Hasta kıpkırmızı oldu, artık hastanın gözlerine bakamıyorum bile ama dayanamadım bir daha ölçtüm tansiyonu.
Tansiyon tavan. “hocam hasta gidiyor!” dedim.
Artık eminim tansiyon ilacı verecek ya da en azından tuz vermeyecek.
“Hayır bu benim yöntemim, dünyada ilk kez ben uyguluyorum, daha çok tuz verin, tansiyon sebep tuz sonuç!” dedi.
Gözlerime inanamadım. Yine tuz verdik.
Hastanın bilinci gitti, sonradan öğrendik ki hocanın diploması yokmuş!..
…
Son durumu yine doktorlardan bir fıkra ile özetleyelim.
Doktor ağır yanık tedavisi gören hastasını inceleyip, “yanıkları anladım da vücudunuzdaki bunca kırık nasıl oldu?” diye sormuş.

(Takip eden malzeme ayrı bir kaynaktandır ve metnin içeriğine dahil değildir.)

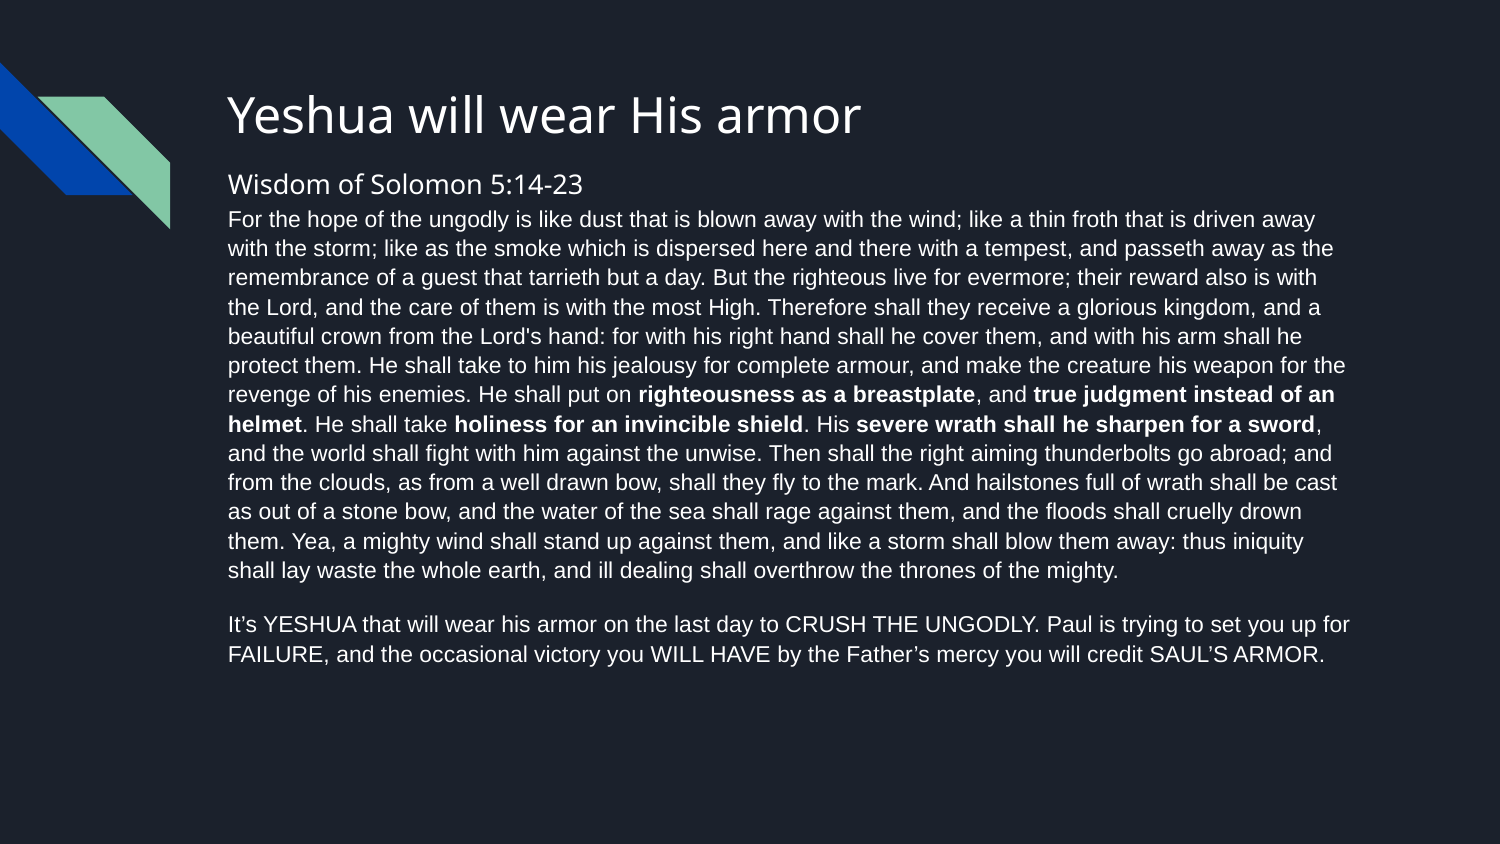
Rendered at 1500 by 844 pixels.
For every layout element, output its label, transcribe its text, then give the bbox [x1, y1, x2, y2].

list Wisdom of Solomon 5:14-23 For the hope of the ungodly is like dust that is blown away with the wind; like a thin froth that is driven away with the storm; like as the smoke which is dispersed here and there with a tempest, and passeth away as the remembrance of a guest that tarrieth but a day. But the righteous live for evermore; their reward also is with the Lord, and the care of them is with the most High. Therefore shall they receive a glorious kingdom, and a beautiful crown from the Lord's hand: for with his right hand shall he cover them, and with his arm shall he protect them. He shall take to him his jealousy for complete armour, and make the creature his weapon for the revenge of his enemies. He shall put on righteousness as a breastplate, and true judgment instead of an helmet. He shall take holiness for an invincible shield. His severe wrath shall he sharpen for a sword, and the world shall fight with him against the unwise. Then shall the right aiming thunderbolts go abroad; and from the clouds, as from a well drawn bow, shall they fly to the mark. And hailstones full of wrath shall be cast as out of a stone bow, and the water of the sea shall rage against them, and the floods shall cruelly drown them. Yea, a mighty wind shall stand up against them, and like a storm shall blow them away: thus iniquity shall lay waste the whole earth, and ill dealing shall overthrow the thrones of the mighty. It’s YESHUA that will wear his armor on the last day to CRUSH THE UNGODLY. Paul is trying to set you up for FAILURE, and the occasional victory you WILL HAVE by the Father’s mercy you will credit SAUL’S ARMOR. [212, 145, 1368, 816]
title Yeshua will wear His armor [212, 64, 1368, 145]
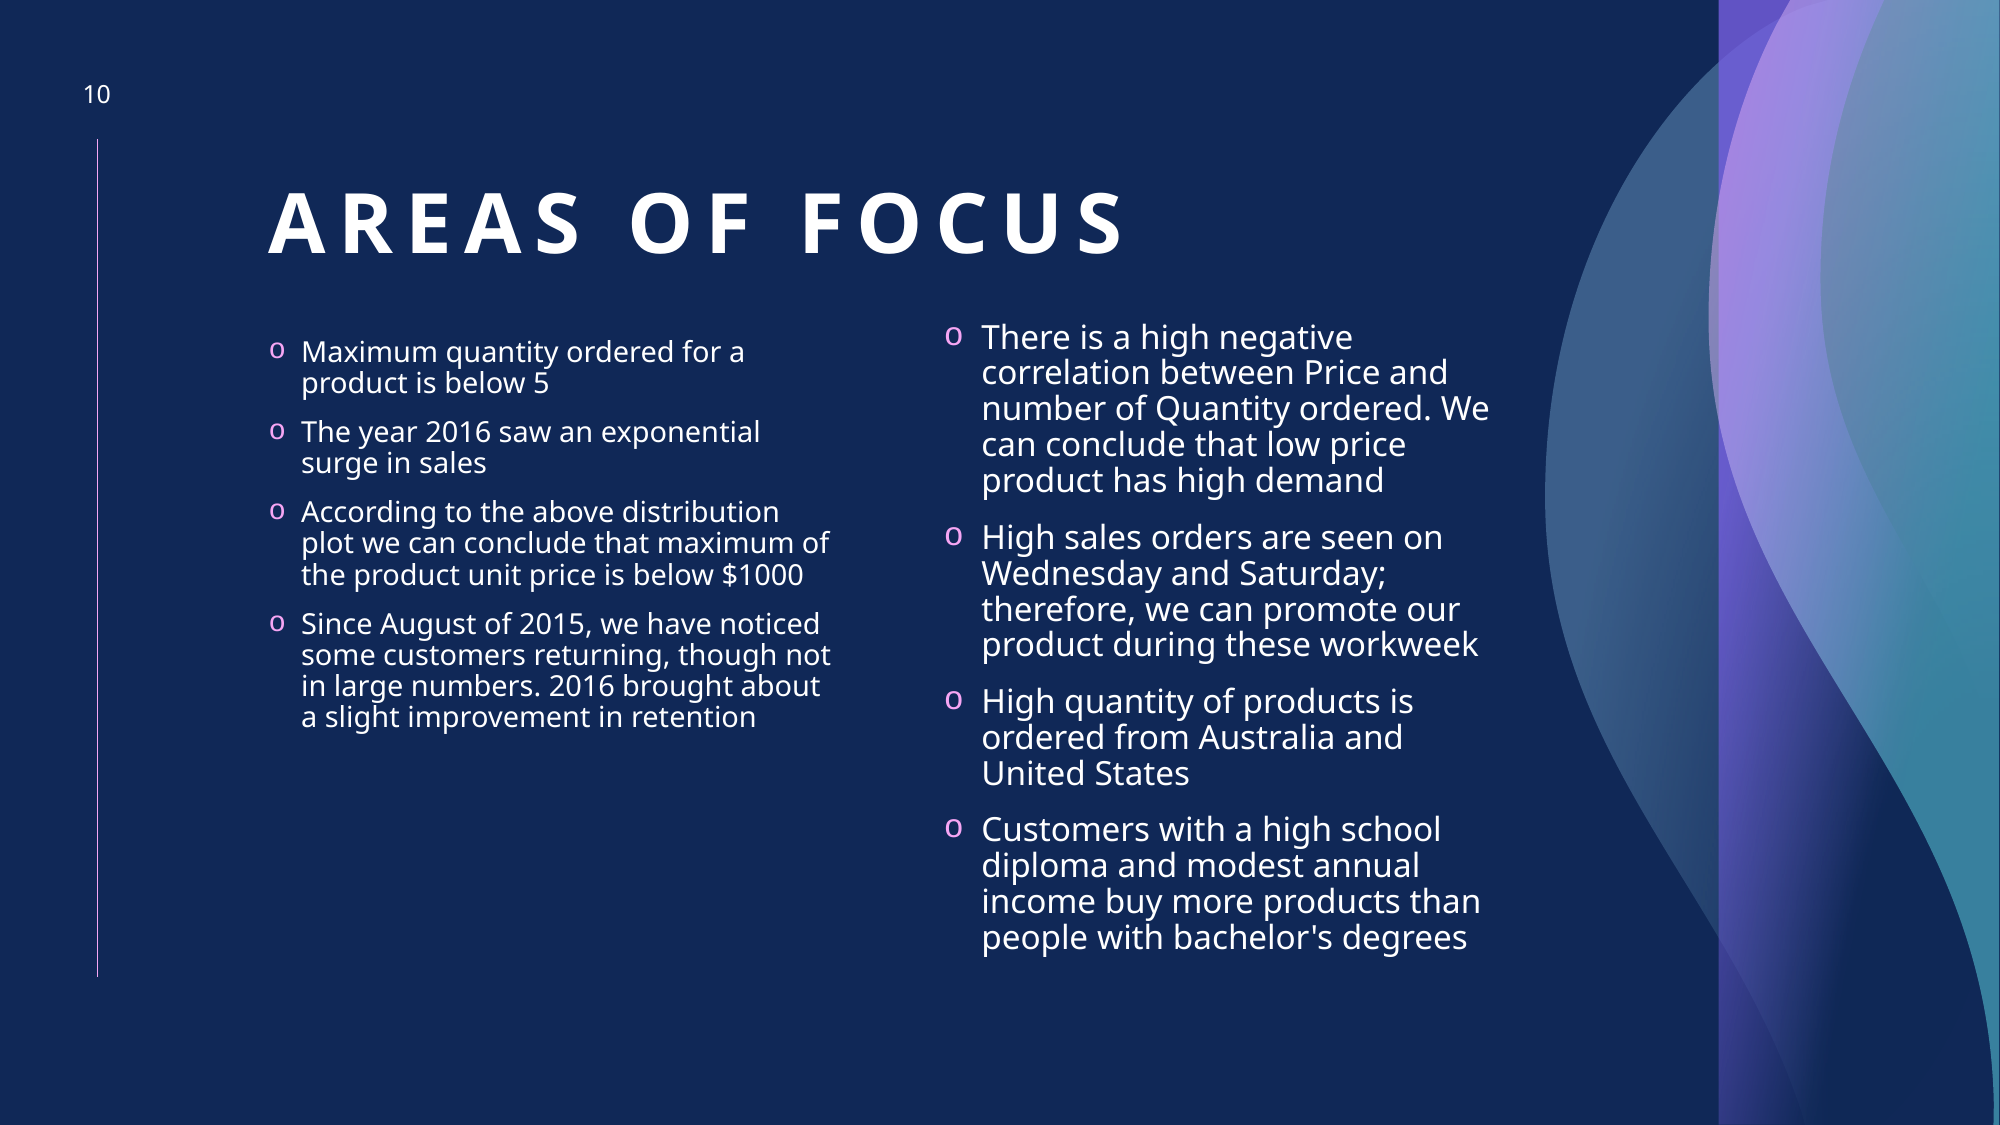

Hasta inleyerek cevap vermiş..
“Arkadaşlar küreklerle vurarak söndürdüler!..
—
Para derdi
Emekli bir arkadaşım dedi ki:
“Hiç parası olmayanın bir derdi var.
Çok parası olanın iki derdi var.
Az parası olanın bin derdi var!”
…
Nasıl yani? dedim..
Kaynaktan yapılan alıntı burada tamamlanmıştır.